**Passage given**
I have now been in Quito for just over three weeks and even though I’ve seen lots of things I feel that I have barely scratched the surface.

Quito has recently been proclaimed as the Leading Destination in South America 2013, and there is certainly a lot going for it. At 2,800 metres above sea level, it is one of the highest capital cities in the world and it was declared the first UNESCO World Heritage City in 1978.

Every street you turn down has something going on, whether it be street vendors, people playing football, or a woman walking around with her baby strapped to her back, selling bananas (Ecuador has a lot of different types of bananas, the family I live with tried to list them and got to about seven but swear there are more). I’ve even had people come up to me with baskets full of puppies they’re trying to sell. The city has a lot of dogs, and they all love barking in the middle of the night.

What really characterises the city is the mountains. You can be walking down a typical city street, turn a corner and- wow! Hello mountains.  The mountains are beautiful, but it also means lots and lots of hills to walk up. For my first week I huffed and puffed my way everywhere because of the altitude, and as of yet I have not dared to tackle some of the steeper looking streets. One place I really want to go is the Panecillo, Quito’s guardian angel, which is very high up. Everything looks innocently flat on the map, oh how wrong I was when I thought it would be an easy walk! But it doesn’t matter because the mountains are stunning. I have never been in a city with such a beautiful setting.

**Stored data entries**

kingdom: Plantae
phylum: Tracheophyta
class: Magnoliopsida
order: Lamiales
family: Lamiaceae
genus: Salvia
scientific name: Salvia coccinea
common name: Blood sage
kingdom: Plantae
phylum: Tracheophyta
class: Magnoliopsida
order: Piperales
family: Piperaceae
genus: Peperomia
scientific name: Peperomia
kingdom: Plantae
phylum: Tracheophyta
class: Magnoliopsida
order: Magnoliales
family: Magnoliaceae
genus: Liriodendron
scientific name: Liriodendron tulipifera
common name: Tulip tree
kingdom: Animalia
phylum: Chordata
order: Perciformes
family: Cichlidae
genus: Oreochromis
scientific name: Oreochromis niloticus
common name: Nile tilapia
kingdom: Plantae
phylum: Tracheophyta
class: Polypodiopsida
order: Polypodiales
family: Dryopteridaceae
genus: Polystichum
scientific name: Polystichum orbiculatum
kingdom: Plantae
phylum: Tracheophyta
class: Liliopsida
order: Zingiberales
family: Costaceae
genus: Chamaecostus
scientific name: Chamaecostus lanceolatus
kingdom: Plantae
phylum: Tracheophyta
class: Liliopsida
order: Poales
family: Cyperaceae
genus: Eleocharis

**Tasks**
[a] Return the lines of the records unchanged, from the line that contains "order: Magnoliales" through the line that contains "class: Polypodiopsida", with both of those lines included.
[b] Supply the next part of the piece about life in Quito, starting right after its final sentence.

**The results**
[a]
order: Magnoliales
family: Magnoliaceae
genus: Liriodendron
scientific name: Liriodendron tulipifera
common name: Tulip tree
kingdom: Animalia
phylum: Chordata
order: Perciformes
family: Cichlidae
genus: Oreochromis
scientific name: Oreochromis niloticus
common name: Nile tilapia
kingdom: Plantae
phylum: Tracheophyta
class: Polypodiopsida

[b]
As for exploring, on my first day I took a walk around part of the historic old town, which is the best-conserved colonial centre on the continent. It is very impressive and very beautiful, I want to go back one weekend and explore properly. My time exploring Quito has been a bit limited as I work in an office Monday-Friday. I have seen the historic centre, the area called the Mariscal Foch, some of the larger parks and the area in which I live. As a single girl I am constantly being warned off wandering around at night, which is a shame. However I can see Cotopaxi, one of the highest active volcanoes in the world, from my window, which is definitely a plus!

Other than the mountains, the smell of food that rises from everywhere has so far been one of the most overwhelming impressions of the city for me, partly because I love food and partly because there are so many places to get it. The other day I walked down a street where a family had opened a door into their dining room and were dishing out food to people passing by. I can get a set lunch for as little as $2.50, although I have started branching out, as there are only so many plates of soup, rice and beans I can take in one week. But they never seem to run out of new ways to serve bananas!

The people here are very friendly, too. My host family is very nice and the mother, Marta, is always chatting to me. People have talked to me in restaurants and cafés, and the other day I chatted to someone almost all the way home from the bus stop in the centre. They always want to know where I’m from and are usually happy to hear I’m here for an extended period of time. Of course there are some creepy men, but that I will deal with that subject another time.

So, these are some of my first impressions, sorry they’re so brief. I’m looking forward to getting to know this amazing city more over the next month or so. Will update soon.

Ciao!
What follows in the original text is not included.